Which lines run from the one containing "prevent, detect" through the end of the entries? Restate them word for word, and only those.

# [Material supplied]
"""
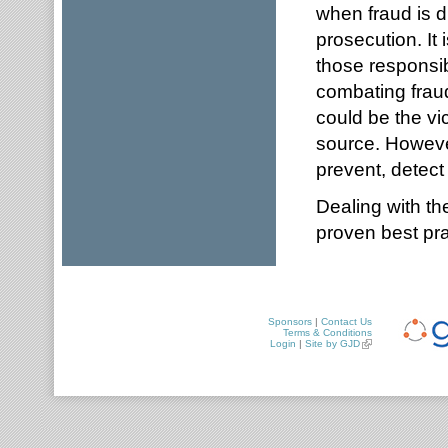
when fraud is 
prosecution. It 
those responsib
combating fraud
could be the vic
source. However
prevent, detect 
Dealing with the
proven best pra
Sponsors
|
Contact Us
Terms & Conditions
Login
|
Site by GJD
"""
# [Your response]
prevent, detect 
Dealing with the
proven best pra
Sponsors
|
Contact Us
Terms & Conditions
Login
|
Site by GJD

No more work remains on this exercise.